Золотницкий Д. И. Будни и праздники театрального Октября. Л.: Искусство, 1978. 255 с


«Ревизор» и «музыкальный реализм»



бет25/42
Дата29.06.2016
өлшемі1.92 Mb.
#166190
1   ...   21   22   23   24   25   26   27   28   ...   42

«Ревизор» и «музыкальный реализм»


Среди мейерхольдовских постановок классики 1920 х годов «Ревизор» — самая мощная, самая цельная вещь. Режиссер и здесь отважился на роль драматурга-соавтора, чтобы проникнуть в спрятанные глубины. Пьеса рассматривалась как палимпсест: чтобы добраться до первоначальных письмен, надлежало соскрести позднейшие надписи. Отвергалась сценическая традиция, восходящая к тем первым представлениям 1836 года, которые повергли Гоголя в тоску и заставили бежать в «прекрасное далеко». Взамен водевильных красок, нанесенных театральным штампом, открывались тона трагикомедии или, как выразился Л. П. Гроссман, «трагедии-буфф»1 — жанра естественно мейерхольдовского. Пересматривался и канонический текст. По ранним редакциям восстанавливались мотивировки, полнее прояснявшие обличительный замысел писателя. Вносились отдельные фразы из других произведений Гоголя, возникло несколько новых лиц, преимущественно бессловесных. «Ревизор» виделся Мейерхольду в контексте всего творчества Гоголя — как венец петербургского цикла и как разведка темы «Мертвых душ». Планы смещались: сквозь облик уездного захолустья проступали контуры губернского города, а там и самой столицы. В Хлестакове отзывалась фантасмагория «Невского проспекта» и конкретность персонажей «Игроков», в городничихе Анне Андреевне — соблазнительные приметы дам просто приятных и дам, приятных во всех отношениях, а под этой приятностью — плотоядно хищных. Масштабы характеристик укрупнялись до всероссийских и всечеловеческих.

В обобщенный образ николаевской эпохи вводила установка, разработанная В. П. Киселевым по плану Мейерхольда. Задний план опоясывала полукругом стена под красное дерево темноватых тонов.
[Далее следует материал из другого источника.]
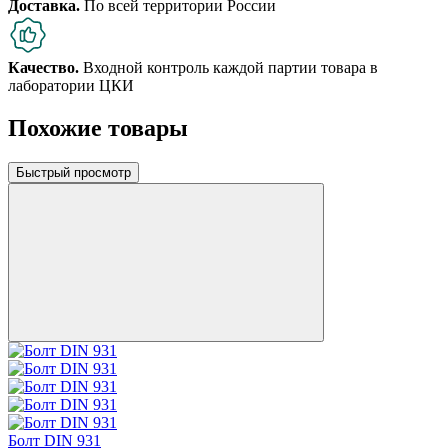
Доставка.
По всей территории России
Качество.
Входной контроль каждой партии товара в
лаборатории ЦКИ
Похожие товары
Быстрый просмотр
Болт DIN 931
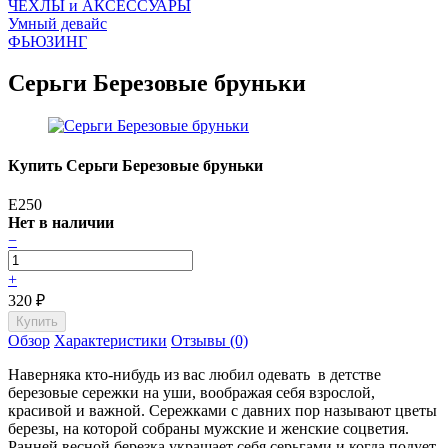
ЧEХЛЫ и АКСЕССУАРЫ
Умный девайс
ФЬЮЗИНГ
Серьги Березовые бруньки
Купить Серьги Березовые бруньки
E250
Нет в наличии
−
+
320
₽
Обзор
Характеристики
Отзывы (0)
Наверняка кто-нибудь из вас любил одевать в детстве
березовые сережки на уши, воображая себя взрослой,
красивой и важной. Сережками с давних пор называют цветы
березы, на которой собраны мужские и женские соцветия.
Ранней весной березка украшает себя серьгами и когда подует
Она имела одиннадцать дверей. Еще четыре двери приходились на края портала. Число дверей соответствовало {152} числу эпизодов: их тоже было пятнадцать. Мебель, бронза, хрусталь, появлявшиеся в эпизодах, почти все были подлинными антикварными вещами эпохи. «Все это не что иное, как основные элементы стиля эпохи Николая I», — свидетельствовал режиссер музыкальной сцены Э. И. Каплан1. Моде 1830 х годов отвечали и костюмы. Но видения прошлого волнами набегали из глубины и снова уносились в туманную даль.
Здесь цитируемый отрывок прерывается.